There is wide support in Congress for using all means to keep Iran from becoming a nuclear power, “through diplomatic and economic sanctions if we possibly can, through military actions if we must,” visiting US Senator Joe Lieberman (I-CT) said Wednesday in Jerusalem.

Lieberman, flanked at a Jerusalem press conference by his senate colleagues John McCain (R-AZ) and Lindsey Graham (R-SC), used very tough language, saying the words “military action” in regards to stopping Iran’s nuclear program. Most US officials opt to tiptoe around the subject, saying “no options are off the table.”

Lieberman said that “a certain trumpet needs to sounded here for the Iranian regime to hear.”



He said the sanctions Congress recently passed against Iran were meant to signal to Teheran to “negotiate the end of their nuclear program and re-entry into the civilized world, if that is possible. But if not, they should know that when Congress says it is unacceptable to get nuclear weapons, we mean it. We hope economic and diplomatic power will work, but if we must use force, that must remain a very active option.”

Regarding Tuesday’s friendly meeting in Washington between Prime Minister Binyamin Netanyahu and US President Barack Obama, Lieberman – based on reports he heard from people there – said “it was a positive meeting, and we can say with some encouragement that the relationship between the US and Israel is back on track.”
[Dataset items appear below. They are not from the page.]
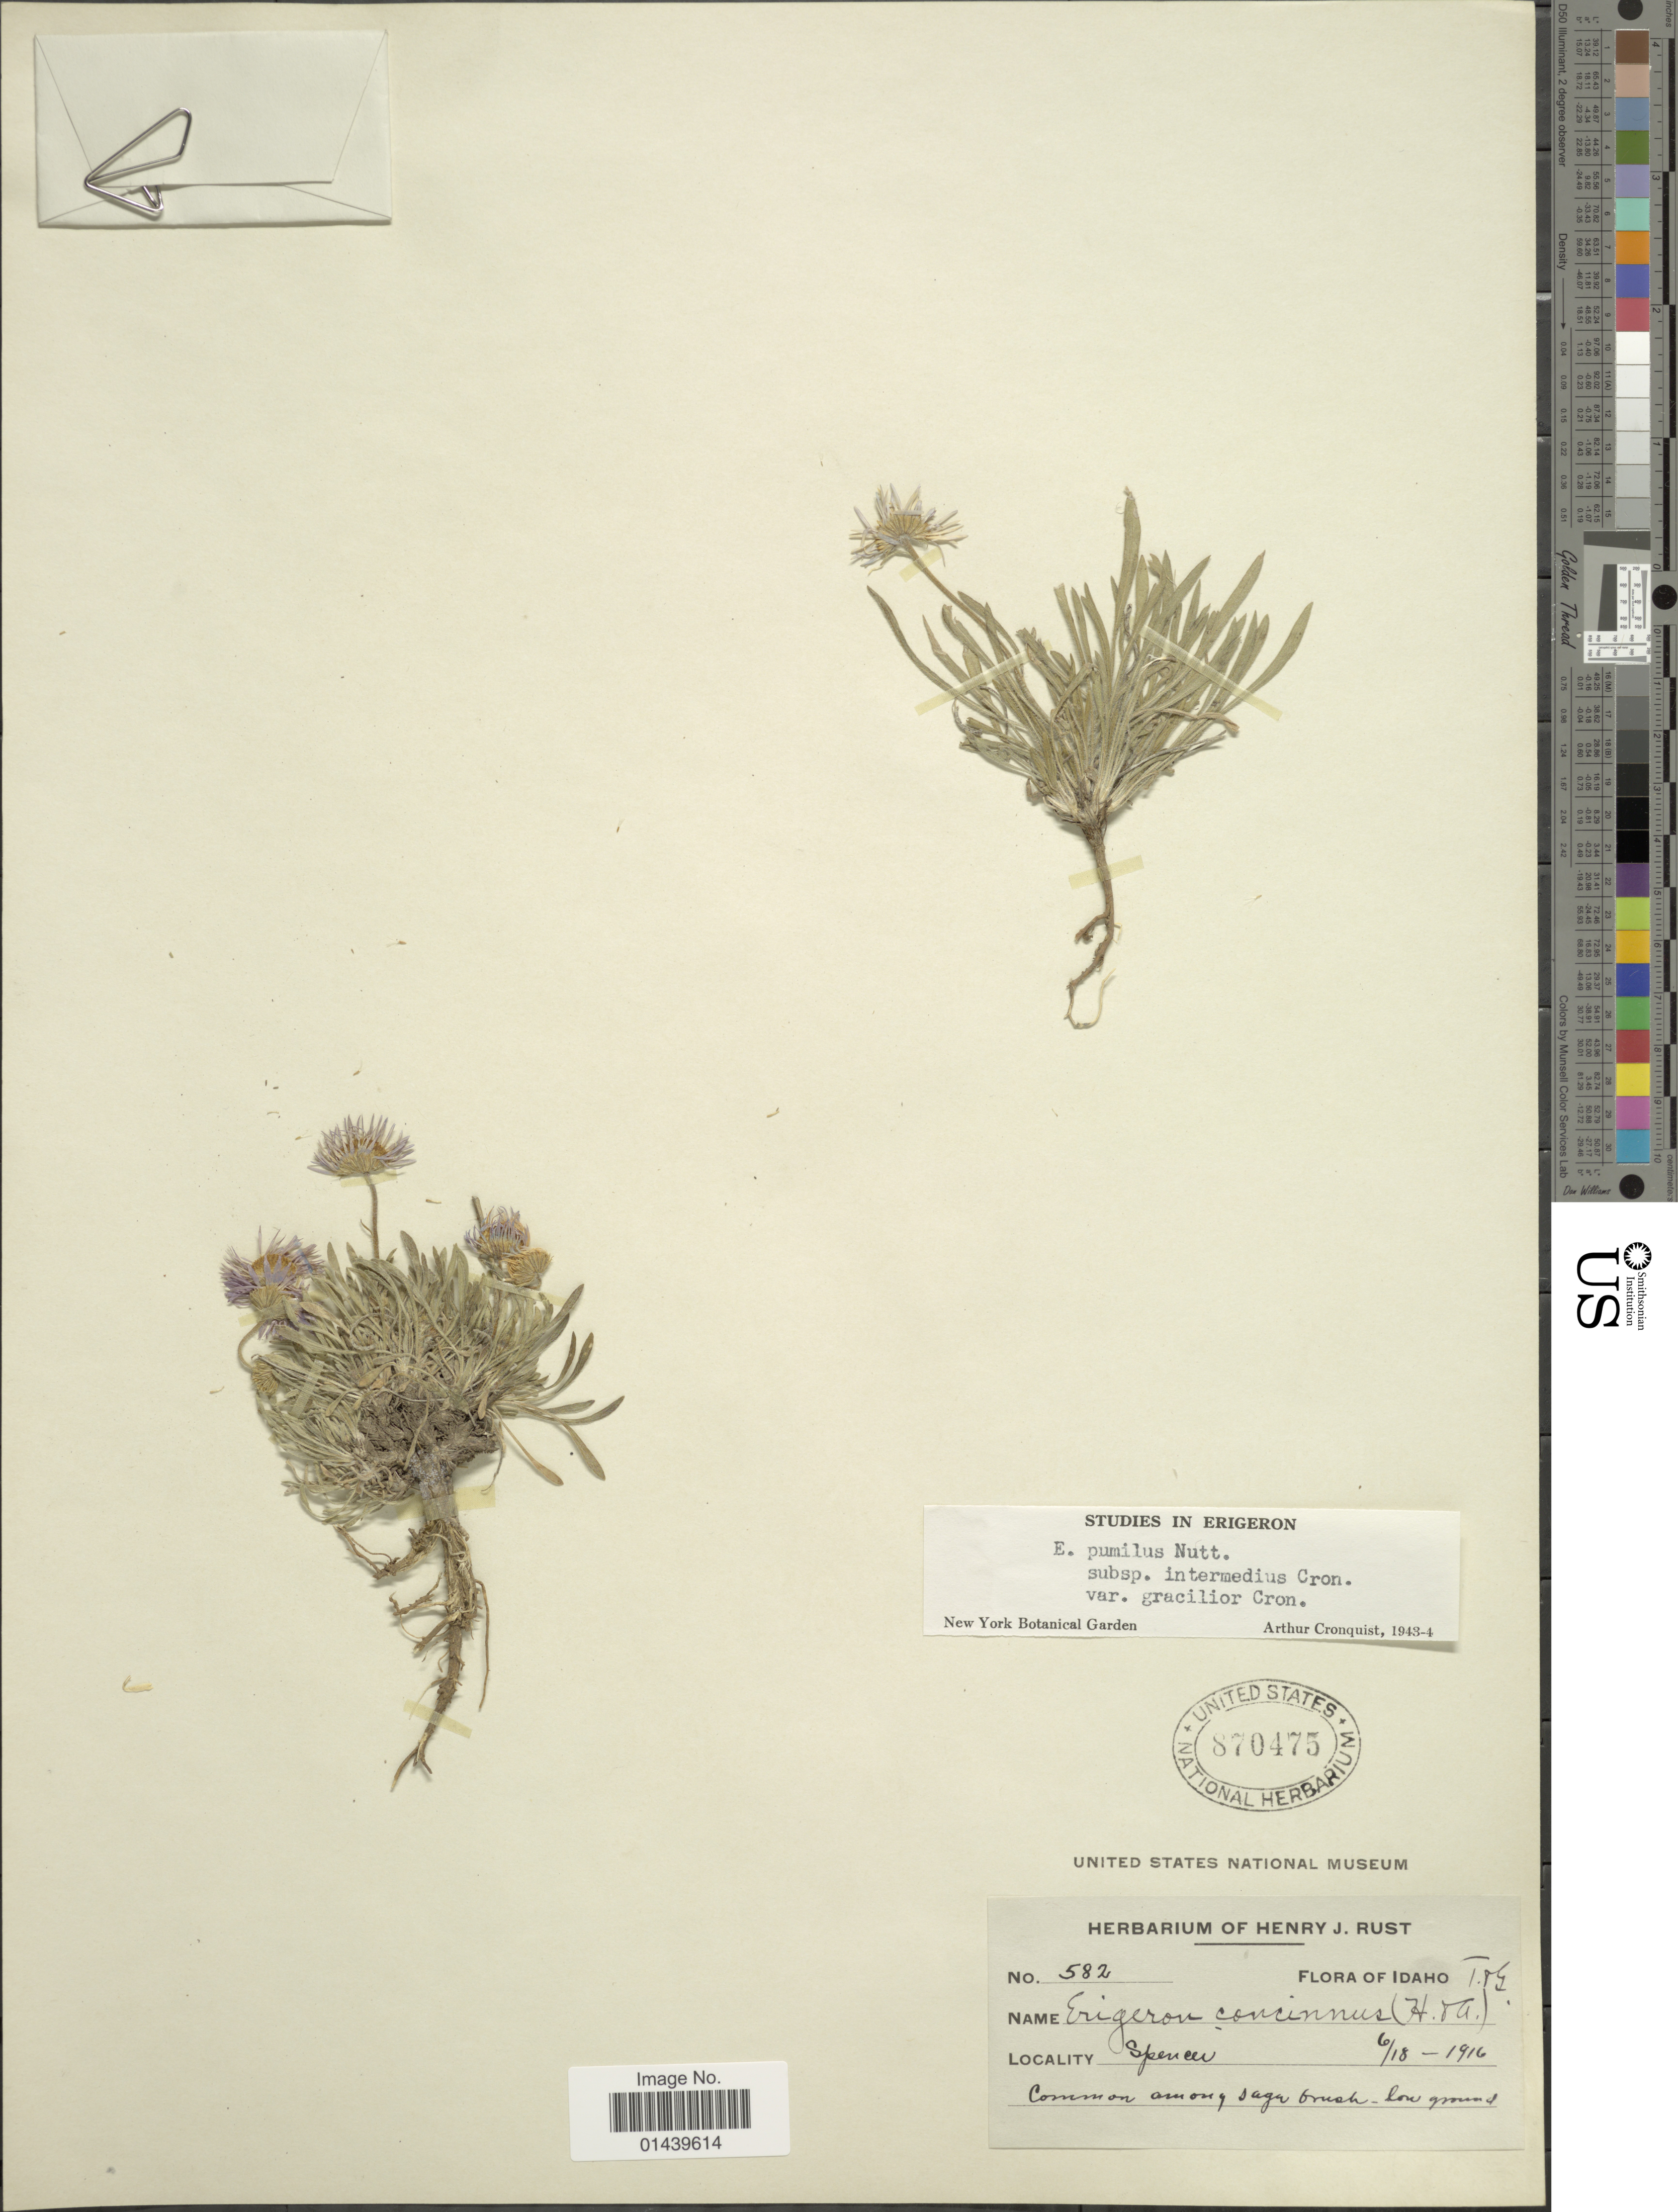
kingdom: Plantae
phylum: Tracheophyta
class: Magnoliopsida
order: Asterales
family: Asteraceae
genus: Erigeron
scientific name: Erigeron pumilus subsp. intermedius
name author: Cronq.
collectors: ex herb. Henry J. Rust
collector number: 582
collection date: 1916-06-18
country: United States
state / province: Idaho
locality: Spencer.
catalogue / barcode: US 870475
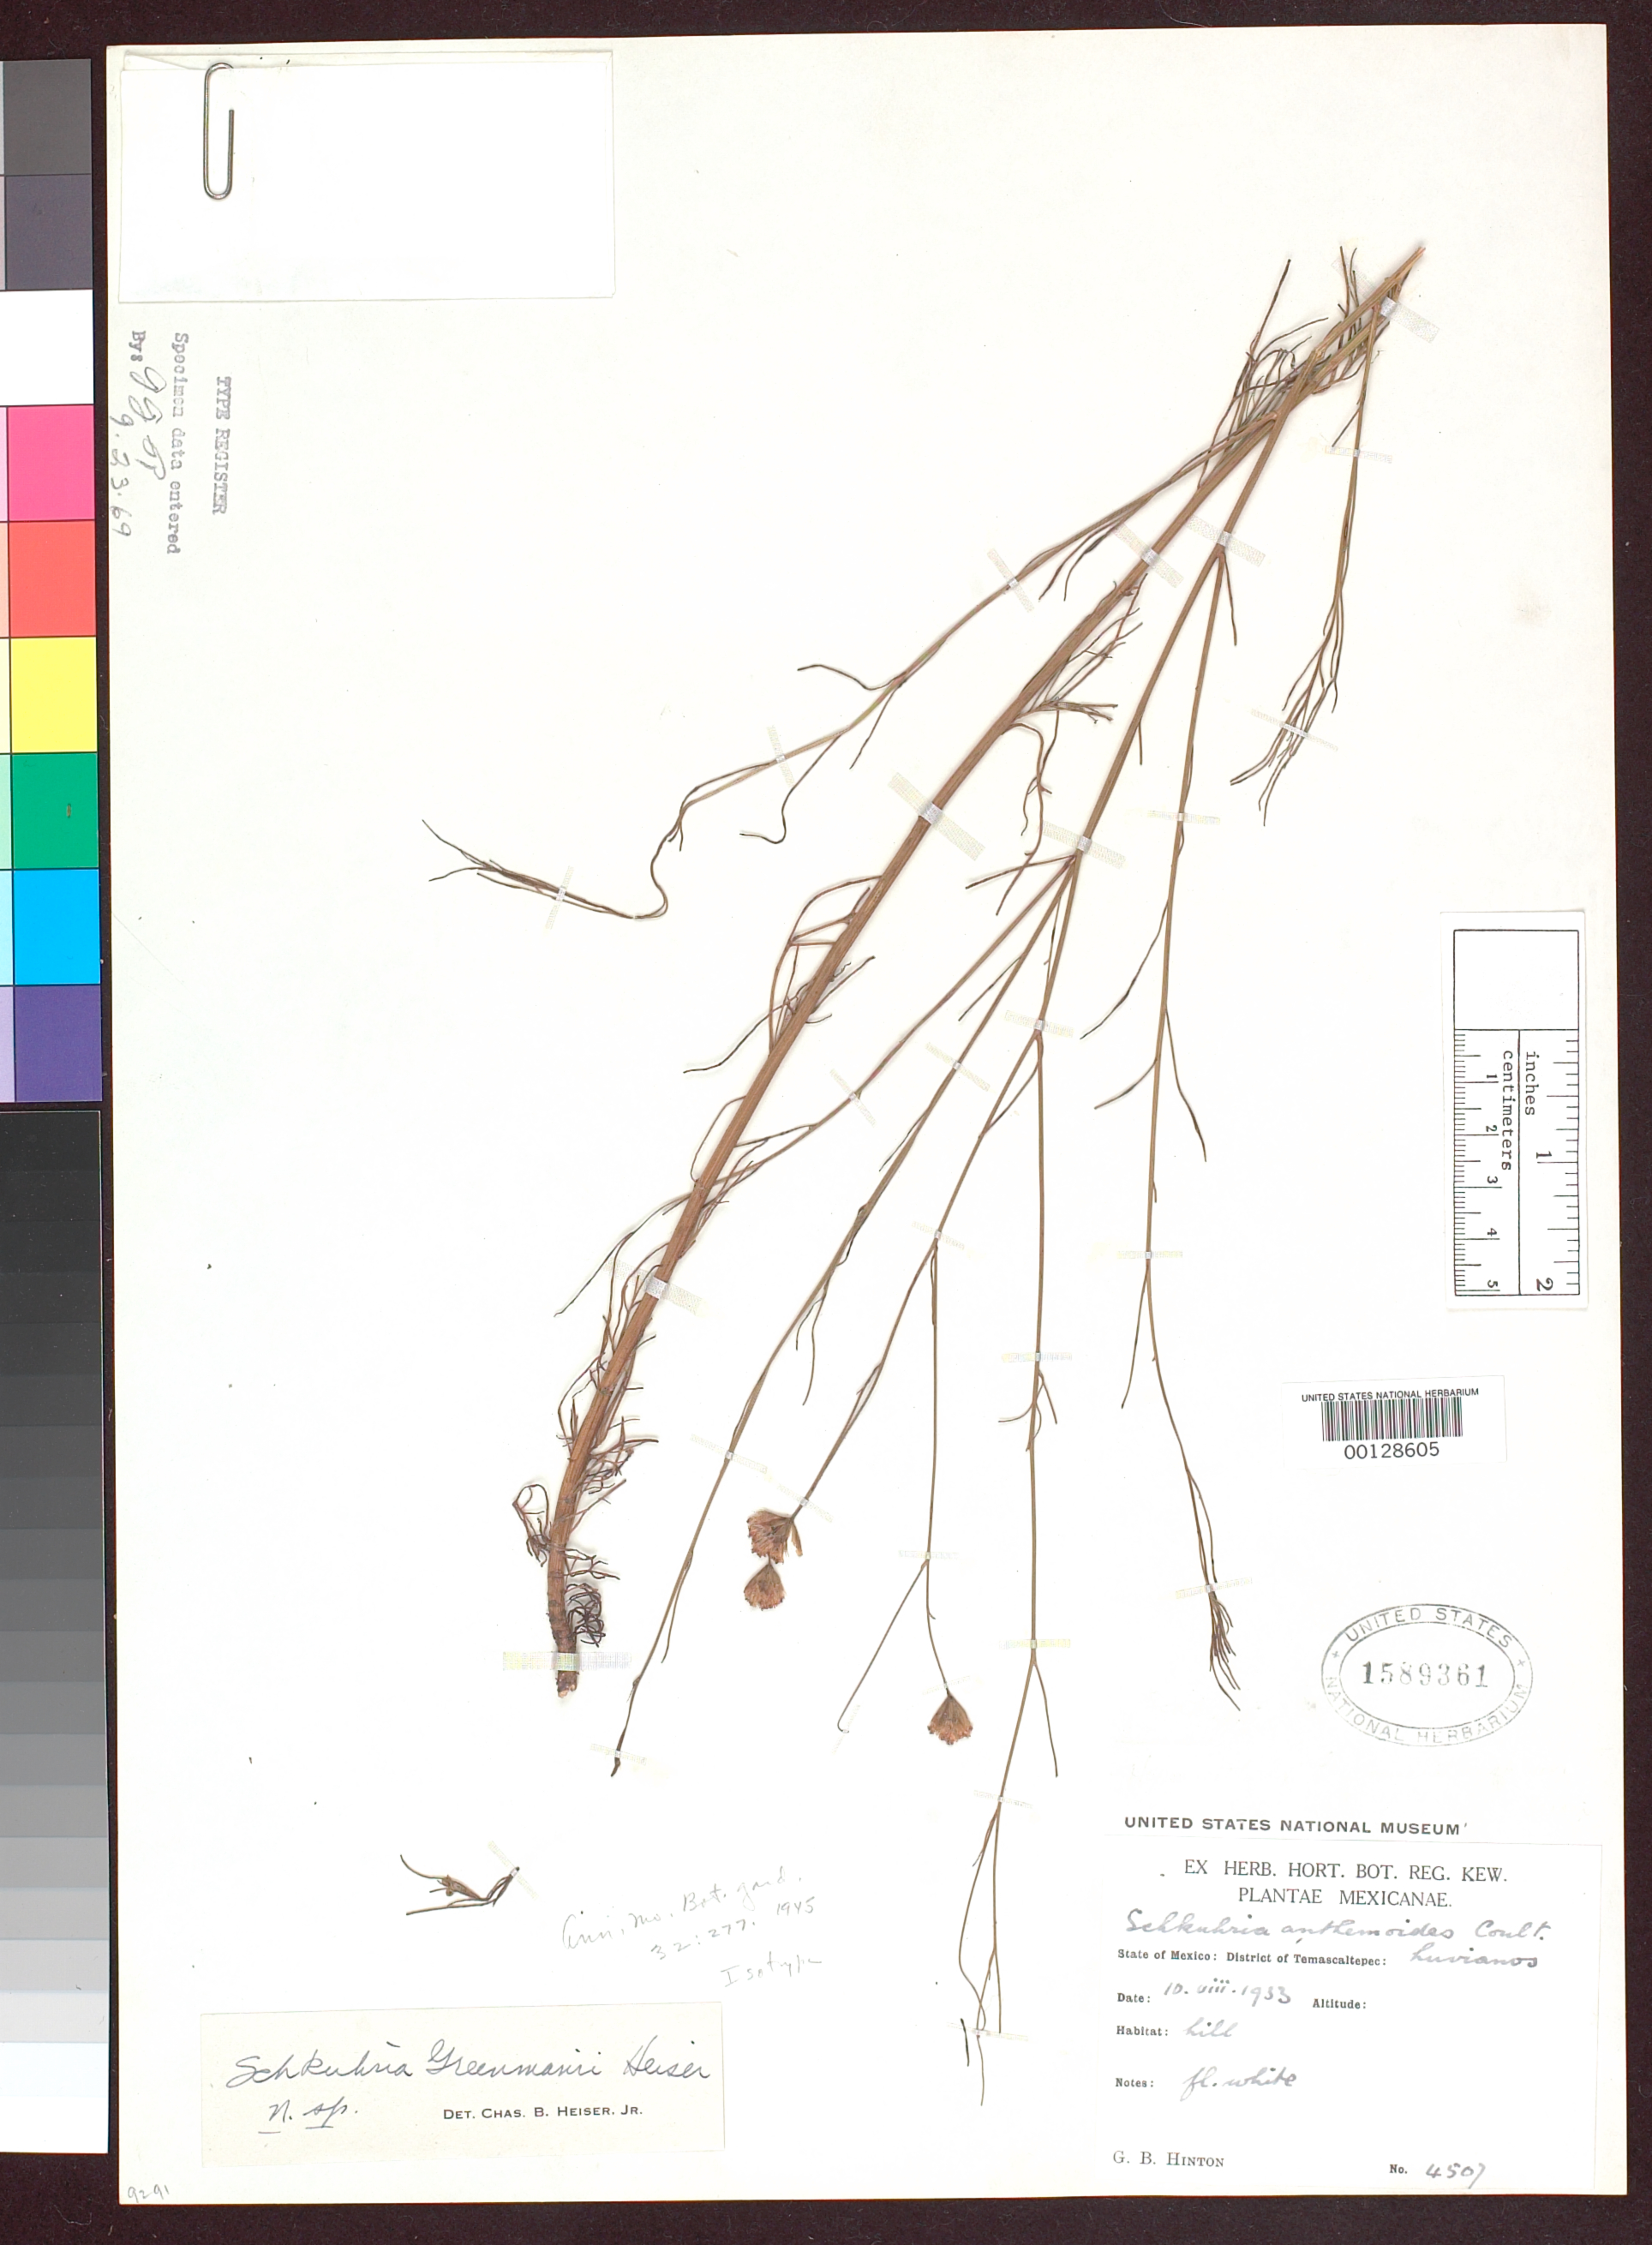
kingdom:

Lieberman, acknowledging that the past year was a “difficult one” in the US-Israel relationship, said that even during this period “the members of Congress across party lines continued to both feel and express strong support for the security of the State of Israel, and for the relationship.”


Graham was even blunter.

“The Congress has Israel’s back,” he said, “and never misunderstand that. Whatever relationship problems we have had in the past, it has never seeped over into Congress. The Congress has been united in protection of one of our best allies in the world, the State of Israel.”

Regarding another American ally, Turkey, McCain – referring to both Ankara’s vote against Iran sanctions at the UN and its hostile rhetoric toward Israel – said he has been “disappointed recently” by Turkey’s “actions and words.”

At the same time, he said, Turkey is an old and close ally with whom the US has common interests.

“I hope that at some point the Turkish leadership would lower the rhetoric, reduce it to the point where we can try to solve differences in a quiet and diplomatic way,” McCain said.

Asked what would happen to US-Turkish ties if Ankara severed, as it has threatened to do, its ties with Israel, McCain replied, “obviously it wouldn’t be helpful. I hope this won’t be the case. I hope that there will be conversations.” Saying that the Israeli-Turkish relationship has “contributed to stability in the Middle East,” McCain said he found the situation “disturbing,” and said he hoped the US could play an “interlocutor role to bridge some of these differences.”

Fundamentally, McCain said, Turkey remains a secular nation that has “contributed enormously to peace in the region and the world.”

All three senators, who met during their two-day stay with Defense Minister Ehud Barak and Chief of General Staff Lt.-Gen. Gabi Ashkenazi, as well as with Palestinian Authority Prime Minister Salam Fayyad, praised the US-trained PA security forces.

McCain, in an apparent reference to talk about putting PA security forces at border crossings from Israel into Gaza, said the willingness of Israel to discuss this issue showed the confidence Israel had in these forces as well.